Xherdan Shaqiri, another young star at Basel during Xhaka’s formative years and international team-mate, was considered to be the glamour boy of Swiss football who could do special things with the ball.
But Xhaka gradually became the leader, especially after he had improved at Monchengladbach.
He was named captain of the national team in 2020 after Stephan Lichsteiner retired and formed a close bond with coach Vladimir Petkovic.
Xhaka was the obvious choice for the role even if, like at Arsenal, he has never had an easy relationship with the public.
There was tension during the World Cup in 2018 when Xhaka and Shaqiri celebrated their goals against Serbia with a double eagle gesture, a symbol representing Albania’s flag.
Both their families are from Kosovo and Xhaka’s father Ragip spent three and a half years as a political prisoner in the former Yugoslavia.
“As far as I know, his first few months in jail were OK. But then the beatings started,” Xhaka told the Guardian in 2017.
“The celebrations against Serbia led to a big debate in Switzerland,” says Mario Gehrer, a commentator for Swiss television SRF. “It was discussed for a long time.”
However, Xhaka’s problem in the eyes of the public was not only the goal celebration, but also his confident character which has – paradoxically – helped him throughout his career.
In March, he gave an interview to Swiss outlet Tages-Anzeiger where he was asked what he would do if he was a woman. “I’d marry Granit,” he answered.
Gehrer adds: “From the start, there was a big confidence in his game and in general.
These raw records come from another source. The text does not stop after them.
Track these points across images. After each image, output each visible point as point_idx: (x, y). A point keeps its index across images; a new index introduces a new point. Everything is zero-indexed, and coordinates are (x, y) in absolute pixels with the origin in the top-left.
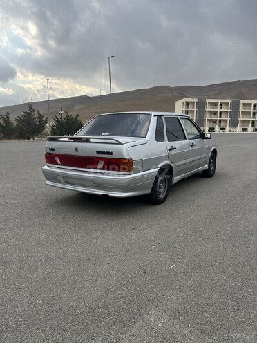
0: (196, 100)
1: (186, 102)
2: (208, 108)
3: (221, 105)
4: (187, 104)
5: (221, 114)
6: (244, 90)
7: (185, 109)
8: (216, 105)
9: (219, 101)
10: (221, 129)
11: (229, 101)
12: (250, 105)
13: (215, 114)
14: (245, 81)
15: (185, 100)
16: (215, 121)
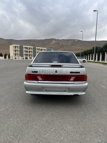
0: (19, 46)
1: (15, 46)
2: (24, 49)
3: (29, 49)
4: (15, 47)
5: (29, 52)
6: (35, 43)
7: (14, 49)
8: (27, 48)
9: (29, 47)
10: (30, 58)
11: (32, 47)
12: (40, 49)
13: (27, 52)
14: (35, 40)
15: (14, 45)
16: (27, 55)
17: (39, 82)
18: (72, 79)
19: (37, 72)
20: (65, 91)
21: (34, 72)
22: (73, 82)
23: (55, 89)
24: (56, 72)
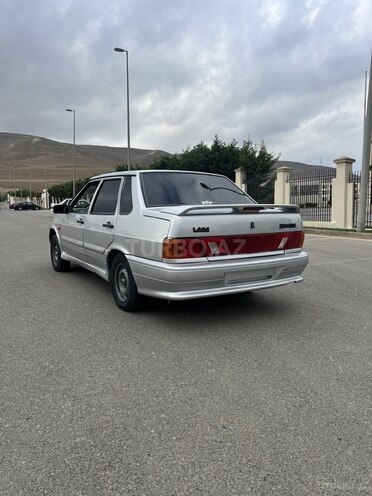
17: (211, 259)
18: (281, 245)
19: (207, 230)
20: (269, 277)
21: (200, 230)
22: (282, 252)
23: (245, 276)
24: (252, 225)
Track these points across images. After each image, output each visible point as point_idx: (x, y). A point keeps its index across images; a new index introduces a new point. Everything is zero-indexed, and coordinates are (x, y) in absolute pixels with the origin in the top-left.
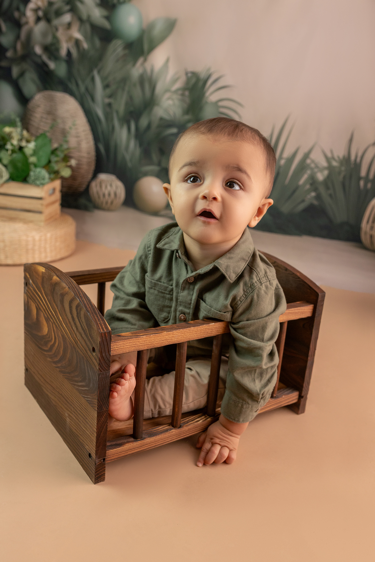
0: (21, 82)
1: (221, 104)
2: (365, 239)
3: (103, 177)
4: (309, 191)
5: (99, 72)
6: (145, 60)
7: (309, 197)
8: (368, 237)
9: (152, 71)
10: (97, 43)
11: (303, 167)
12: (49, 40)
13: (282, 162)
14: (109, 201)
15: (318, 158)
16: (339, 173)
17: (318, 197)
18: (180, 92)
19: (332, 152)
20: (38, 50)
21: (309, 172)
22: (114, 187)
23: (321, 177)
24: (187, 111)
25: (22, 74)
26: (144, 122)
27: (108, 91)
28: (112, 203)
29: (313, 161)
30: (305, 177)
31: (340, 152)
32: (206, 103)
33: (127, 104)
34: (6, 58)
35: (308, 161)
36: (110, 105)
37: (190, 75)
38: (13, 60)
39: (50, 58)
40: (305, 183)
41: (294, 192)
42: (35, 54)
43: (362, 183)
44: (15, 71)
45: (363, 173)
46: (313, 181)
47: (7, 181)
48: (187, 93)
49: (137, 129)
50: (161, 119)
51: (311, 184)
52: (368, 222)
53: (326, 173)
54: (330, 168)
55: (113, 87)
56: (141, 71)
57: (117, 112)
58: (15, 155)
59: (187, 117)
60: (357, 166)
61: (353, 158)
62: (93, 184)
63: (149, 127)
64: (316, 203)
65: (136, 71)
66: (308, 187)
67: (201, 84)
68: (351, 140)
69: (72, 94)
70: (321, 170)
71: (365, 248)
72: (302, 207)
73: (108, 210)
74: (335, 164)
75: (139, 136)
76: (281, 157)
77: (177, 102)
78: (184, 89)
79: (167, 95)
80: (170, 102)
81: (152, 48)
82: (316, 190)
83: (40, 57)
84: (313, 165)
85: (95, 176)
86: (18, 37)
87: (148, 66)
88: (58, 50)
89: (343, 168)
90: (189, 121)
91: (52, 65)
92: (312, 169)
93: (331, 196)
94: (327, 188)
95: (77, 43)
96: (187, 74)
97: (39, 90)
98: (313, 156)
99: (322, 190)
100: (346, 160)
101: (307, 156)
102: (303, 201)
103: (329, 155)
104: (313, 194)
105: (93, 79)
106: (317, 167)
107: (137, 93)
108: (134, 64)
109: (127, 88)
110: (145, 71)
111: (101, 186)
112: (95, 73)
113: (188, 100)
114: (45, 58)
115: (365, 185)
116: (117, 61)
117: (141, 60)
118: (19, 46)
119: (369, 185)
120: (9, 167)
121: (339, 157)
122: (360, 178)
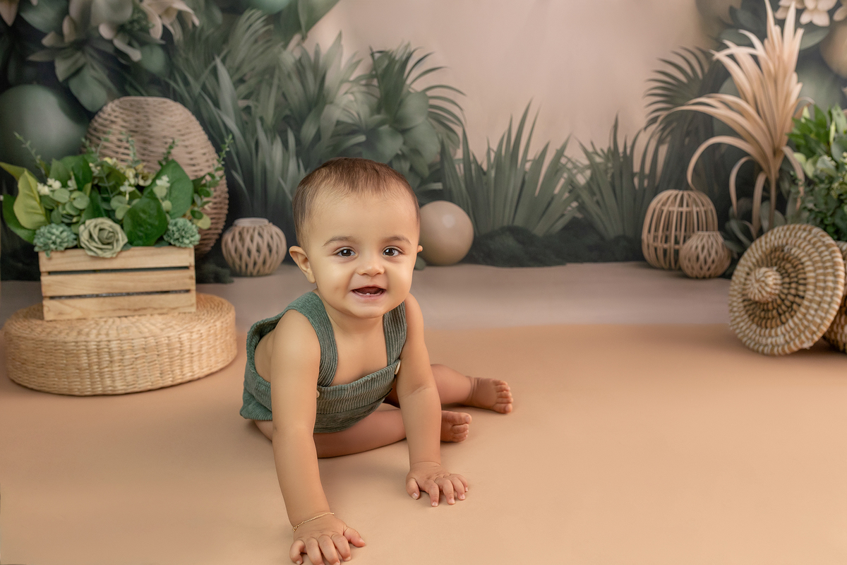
0: (74, 85)
1: (429, 93)
2: (648, 253)
3: (244, 223)
4: (568, 202)
5: (223, 61)
6: (304, 38)
7: (569, 208)
8: (652, 250)
9: (317, 53)
10: (218, 16)
11: (556, 169)
12: (127, 14)
13: (528, 166)
14: (260, 261)
15: (575, 155)
16: (606, 172)
17: (582, 207)
18: (363, 82)
19: (592, 144)
20: (105, 32)
21: (565, 175)
22: (266, 237)
23: (581, 180)
24: (377, 109)
25: (77, 72)
26: (309, 130)
27: (243, 89)
28: (264, 262)
29: (569, 160)
30: (562, 181)
31: (604, 144)
32: (409, 93)
33: (277, 106)
34: (43, 47)
35: (563, 161)
36: (248, 109)
37: (377, 55)
38: (57, 50)
39: (130, 44)
40: (562, 191)
41: (549, 204)
42: (101, 38)
43: (636, 181)
44: (62, 69)
45: (636, 168)
46: (572, 187)
47: (125, 247)
48: (375, 82)
49: (298, 141)
50: (338, 123)
51: (570, 192)
52: (649, 231)
53: (588, 173)
54: (593, 166)
55: (252, 82)
56: (297, 54)
57: (262, 119)
58: (135, 202)
59: (378, 117)
60: (628, 159)
61: (621, 150)
62: (228, 237)
63: (318, 137)
64: (579, 216)
65: (290, 55)
66: (567, 195)
67: (397, 67)
68: (616, 127)
69: (177, 98)
70: (582, 171)
71: (650, 266)
72: (560, 224)
73: (259, 275)
74: (598, 160)
75: (303, 152)
76: (525, 160)
77: (360, 97)
78: (370, 77)
79: (345, 87)
80: (351, 97)
81: (313, 20)
82: (577, 198)
83: (111, 42)
84: (570, 166)
85: (229, 223)
86: (65, 12)
87: (309, 46)
88: (145, 30)
89: (610, 165)
90: (382, 123)
91: (136, 55)
92: (569, 170)
93: (598, 203)
94: (593, 194)
95: (181, 16)
96: (372, 55)
97: (112, 97)
98: (567, 153)
99: (585, 196)
100: (613, 153)
101: (560, 153)
102: (563, 215)
103: (590, 149)
104: (575, 204)
105: (215, 72)
106: (576, 167)
107: (294, 89)
108: (285, 46)
109: (276, 81)
110: (305, 53)
111: (242, 239)
112: (218, 61)
113: (377, 92)
114: (120, 44)
115: (641, 182)
116: (256, 41)
117: (297, 38)
118: (66, 27)
119: (646, 183)
120: (127, 222)
121: (602, 150)
122: (633, 175)
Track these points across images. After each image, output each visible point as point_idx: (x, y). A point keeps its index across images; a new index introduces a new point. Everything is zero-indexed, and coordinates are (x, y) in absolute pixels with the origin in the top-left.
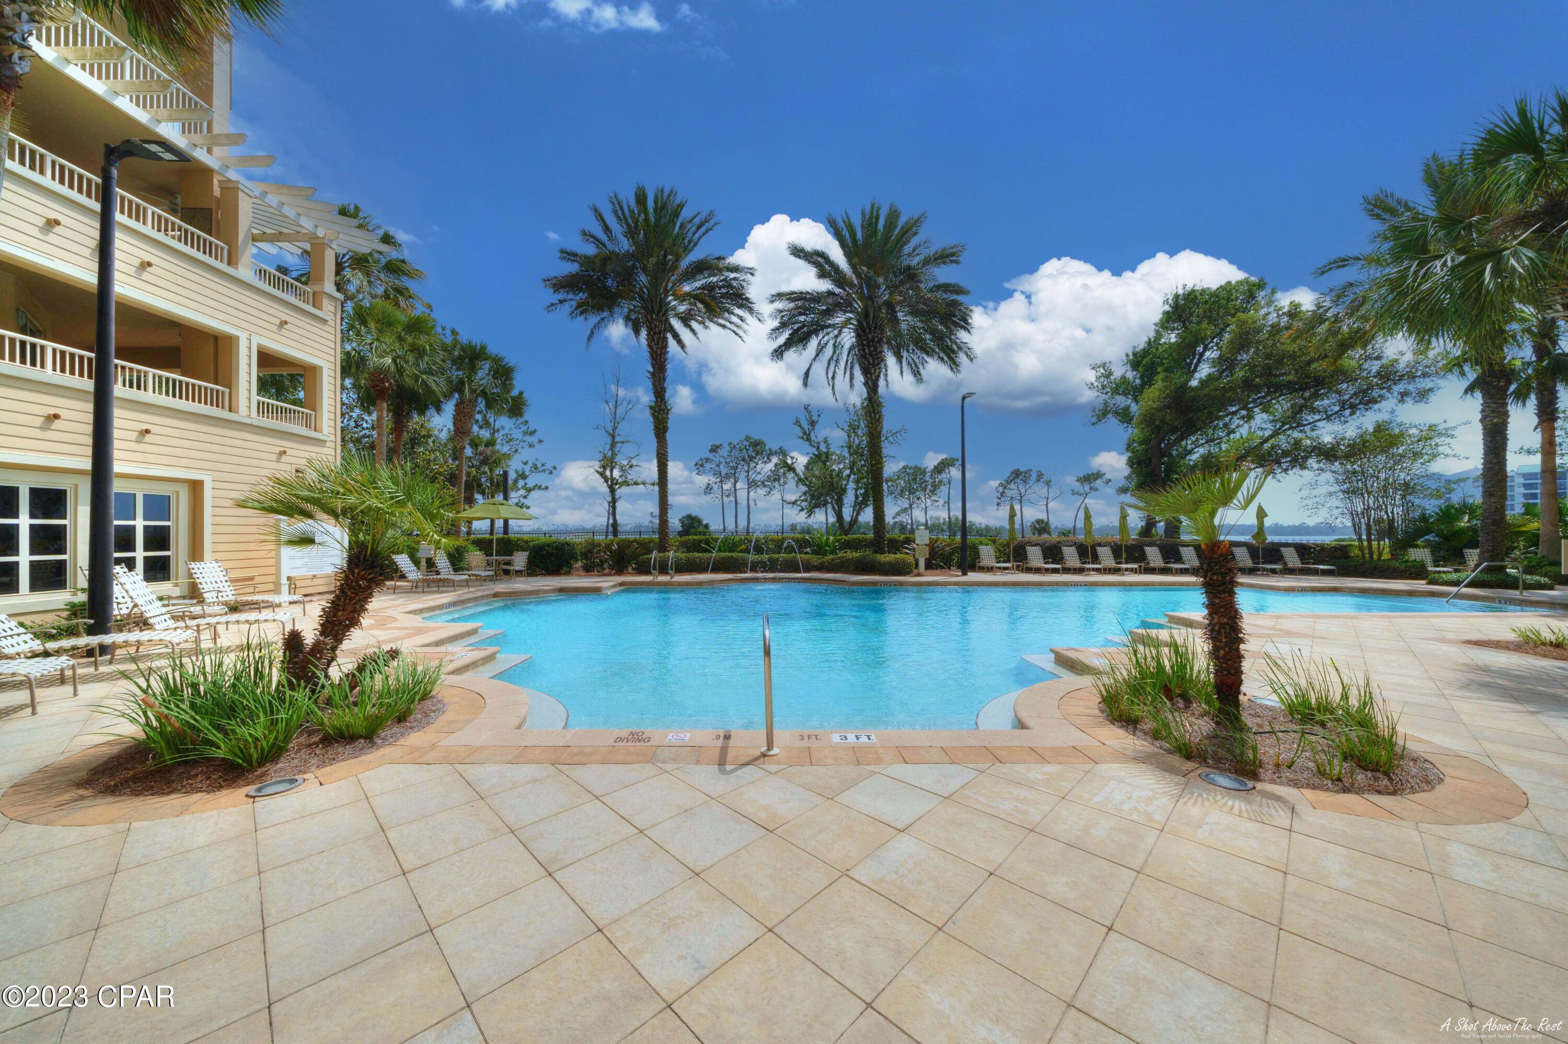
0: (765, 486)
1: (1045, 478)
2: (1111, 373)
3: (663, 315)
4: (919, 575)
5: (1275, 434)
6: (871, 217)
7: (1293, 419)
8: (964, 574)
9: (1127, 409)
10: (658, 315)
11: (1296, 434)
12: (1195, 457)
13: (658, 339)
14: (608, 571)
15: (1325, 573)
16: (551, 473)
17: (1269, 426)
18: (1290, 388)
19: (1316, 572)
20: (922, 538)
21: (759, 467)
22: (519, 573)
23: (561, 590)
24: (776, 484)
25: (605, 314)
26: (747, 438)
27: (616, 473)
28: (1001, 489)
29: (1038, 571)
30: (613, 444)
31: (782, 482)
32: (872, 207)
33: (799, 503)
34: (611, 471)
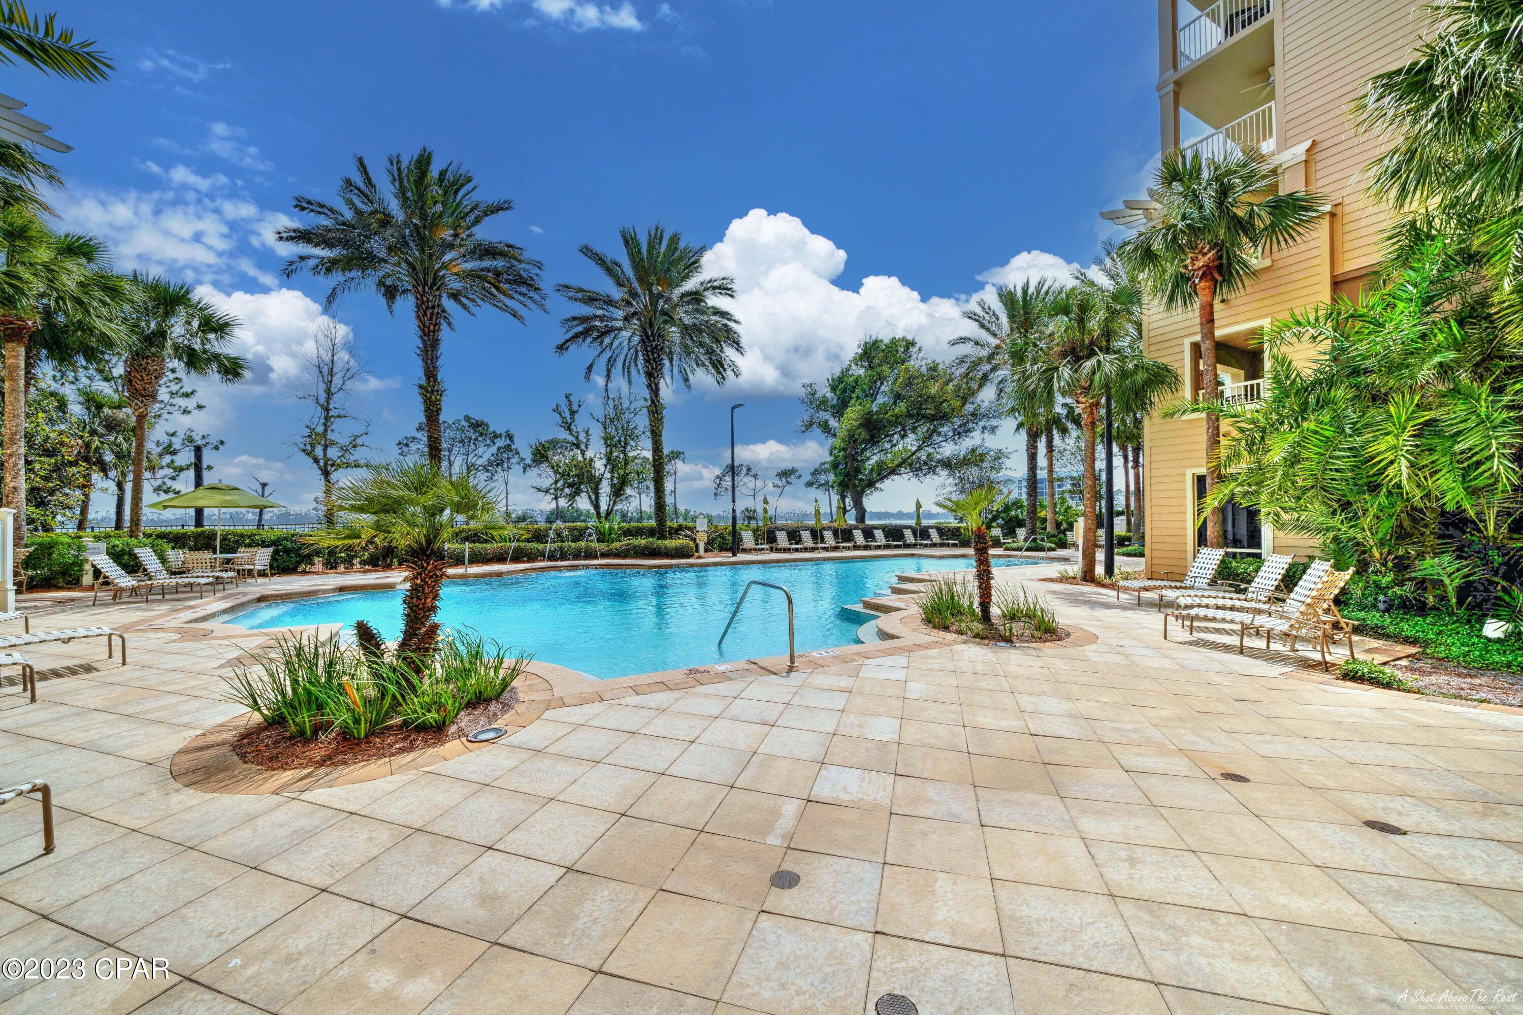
0: (488, 471)
1: (753, 472)
2: (815, 393)
3: (438, 289)
4: (699, 557)
5: (920, 448)
6: (655, 237)
7: (927, 439)
8: (734, 555)
9: (826, 422)
10: (431, 288)
11: (931, 450)
12: (871, 462)
13: (432, 314)
14: (359, 566)
15: (954, 545)
16: (217, 448)
17: (915, 443)
18: (932, 419)
19: (948, 545)
20: (702, 526)
21: (481, 450)
22: (262, 574)
23: (342, 589)
24: (499, 469)
25: (354, 274)
26: (467, 418)
27: (333, 453)
28: (718, 481)
29: (785, 550)
30: (327, 418)
31: (505, 466)
32: (657, 229)
33: (552, 491)
34: (325, 450)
That is not something Swiss people like. Here, everything is based on being a natural, a ‘normal’ person. The Swiss don’t like to say that we are number one.
“It was not love at first sight between Xhaka and Switzerland. However, the love has grown over the years. In Switzerland, he’s accepted everywhere, but not loved everywhere.”
Evidence of Xhaka’s importance to the national team came in the Euro 2020 qualifier against Denmark in 2019.
In the 79th minute, Switzerland were winning 3-0 and he was taken off. Denmark went on to score three goals in the closing nine minutes. “That’s an example of what happens when he’s not there,” says Gehrer.
His leadership traits trace back to his childhood, which he spent playing football with his older brother Taulant, who has spent his whole career at Basel and plays for Albania at international level.
“There is a story that when they went out to play, their mother gave them a key for the flat,” says Gehrer with a laugh. “Even though Granit was the smaller boy, she gave the key to him. He had the responsibility for the key – and probably for his brother too.”